Para los educadores no puede haber coartadas. Tienen el deber, más que ninguna otra persona, de exigirse a sí mismos y a los demás la búsqueda continua de la verdad. Si un maestro lo es de buena fe, no puede callarse ni acallar a los jóvenes que se abren a la vida en un mundo lleno de crímenes cometidos por aquellos que sí callan o que falsifican la verdad para defender sus privilegios y su poder. Debe sufrir una crisis y regenerarse a sí mismo, mientras establece nuevas relaciones con los niños, con las familias, con la sociedad.

Si no lo hace así, es porque ha elegido quedarse del lado de los carceleros, de los perseguidores, de los lamebotas, y hacer todo lo posible para que la ola impetuosa de esas ideas nuevas y «peligrosas» (que un día llenarán de orgullo a la humanidad) no entre en el reducto medieval de su escuela.

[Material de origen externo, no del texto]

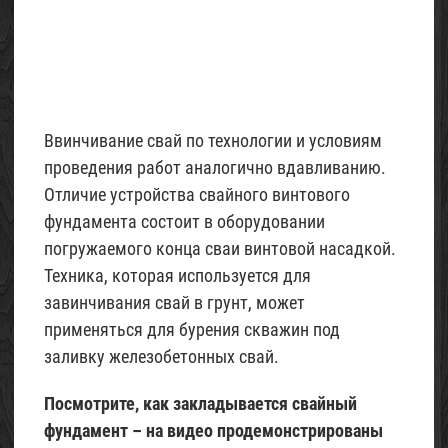
Ввинчивание свай по технологии и условиям
проведения работ аналогично вдавливанию.
Отличие устройства свайного винтового
фундамента состоит в оборудовании
погружаемого конца сваи винтовой насадкой.
Техника, которая используется для
завинчивания свай в грунт, может
применяться для бурения скважин под
заливку железобетонных свай.
Посмотрите, как закладывается свайный
фундамент – на видео продемонстрированы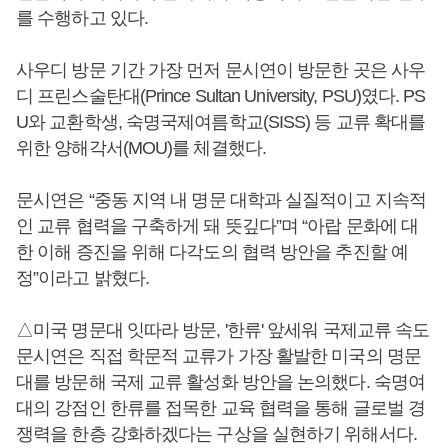
를 수행하고 있다.
사우디 방문 기간 가장 먼저 문시연이 방문한 곳은 사우
디 프린스술탄대(Prince Sultan University, PSU)였다. PS
U와 교환학생, 숙명국제여름학교(SISS) 등 교류 확대를
위한 양해각서(MOU)를 체결했다.
문시연은 “중동 지역 내 명문 대학과 실질적이고 지속적
인 교류 협력을 구축하게 돼 뜻깊다”며 “아랍 문화에 대
한 이해 증진을 위해 다각도의 협력 방안을 추진할 예
정”이라고 밝혔다.
△미국 명문대 잇따라 방문, '한류' 앞세워 국제교류 속도
문시연은 직접 학문적 교류가 가장 활발한 미국의 명문
대를 방문해 국제 교류 활성화 방안을 논의했다. 숙명여
대의 강점인 한류를 접목한 교육 협력을 통해 글로벌 경
쟁력을 한층 강화하겠다는 구상을 실현하기 위해서다.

«Entonces, tal y como está, como una lista simple y cruda de la violencia y la estupidez que aún se dan en nuestras escuelas», pensé, «este libro es una acusación terrible, porque todas esas palabras se han pronunciado, todos esos hechos han ocurrido en realidad, todas esas humillaciones se han sufrido». Me acuerdo de Giancarlo, un antiguo alumno mío, con una sensibilidad especial, que en el instituto ayudó a un amigo suyo a hacer los deberes y, por eso, lo castigaron poniéndole un cuatro. No quiso volver. Buscó empleo en una fábrica y se puso a trabajar ocho horas diarias en un ambiente insalubre. Si alguien le pregunta cómo le va, responde que la fábrica es mejor que el instituto. Allí, como trabajador, en la lucha sindical, ha encontrado una salida a su sentido de justicia y solidaridad, algo que no podía expresar en la escuela. Es triste, pero, si la fábrica es mejor que la escuela, podemos decir con seguridad que esta es «una escuela que hay que demoler», para construir otra en su lugar.

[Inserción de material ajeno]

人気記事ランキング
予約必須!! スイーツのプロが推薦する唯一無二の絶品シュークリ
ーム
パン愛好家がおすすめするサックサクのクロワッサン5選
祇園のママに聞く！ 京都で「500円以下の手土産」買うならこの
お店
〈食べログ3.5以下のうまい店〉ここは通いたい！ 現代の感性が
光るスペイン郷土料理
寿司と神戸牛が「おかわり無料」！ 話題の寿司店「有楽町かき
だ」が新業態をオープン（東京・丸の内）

Cómo la escuela «decapita» a los niños11

Se aproxima el inicio del curso y muchos padres, especialmente si tienen hijos que irán a la escuela por primera vez, quizá no sean conscientes de lo que les sucederá a sus niños, que durante estos últimos días de libertad juegan felices con otros de su misma edad. En la mayor parte de los colegios italianos, la condición del escolar es triste y, en algunos casos, dramática: en las aulas, de hecho, se produce la «ruptura de la unidad de la persona física».

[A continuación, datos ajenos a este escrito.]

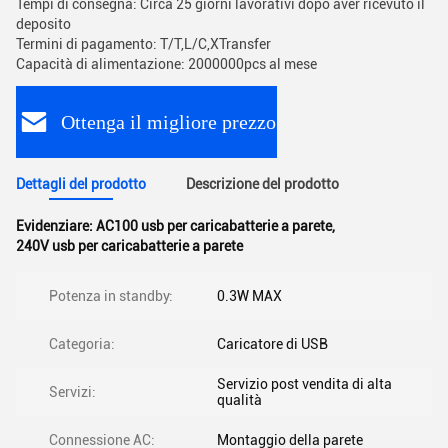
Tempi di consegna: Circa 25 giorni lavorativi dopo aver ricevuto il
deposito
Termini di pagamento: T/T,L/C,XTransfer
Capacità di alimentazione: 2000000pcs al mese
Ottenga il migliore prezzo
Dettagli del prodotto
Descrizione del prodotto
Evidenziare:
AC100 usb per caricabatterie a parete
,
240V usb per caricabatterie a parete
Potenza in standby:
0.3W MAX
Categoria:
Caricatore di USB
Servizio post vendita di alta
Servizi:
qualità
Connessione AC:
Montaggio della parete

Sobre este problema, que afecta negativamente al crecimiento del individuo, hace poco se celebraron en Châtillon unas jornadas de prácticas internacionales organizadas por la región del Valle de Aosta, en colaboración con la Fédération internationale des mouvements de l’École moderne (fimem) y con el Movimiento de Cooperación Educativa (mce). El tema era: El niño y el maestro tienen un cuerpo. Asistieron más de cien educadores italianos, franceses, suizos, españoles y argelinos, que abordaron la cuestión a nivel teórico (con la contribución de Andrea Canevaro y Fiorenzo Alfieri) y operativo (con la participación de Franco Passatore, Francesco Tonucci y Fabio Guindani). Este problema, que es muy serio, se enmarca en la evolución que lleva al niño a la representación del yo como personalidad.

11 Publicado en Paese Sera el 18 de septiembre de 1973. (N. de E. orig.)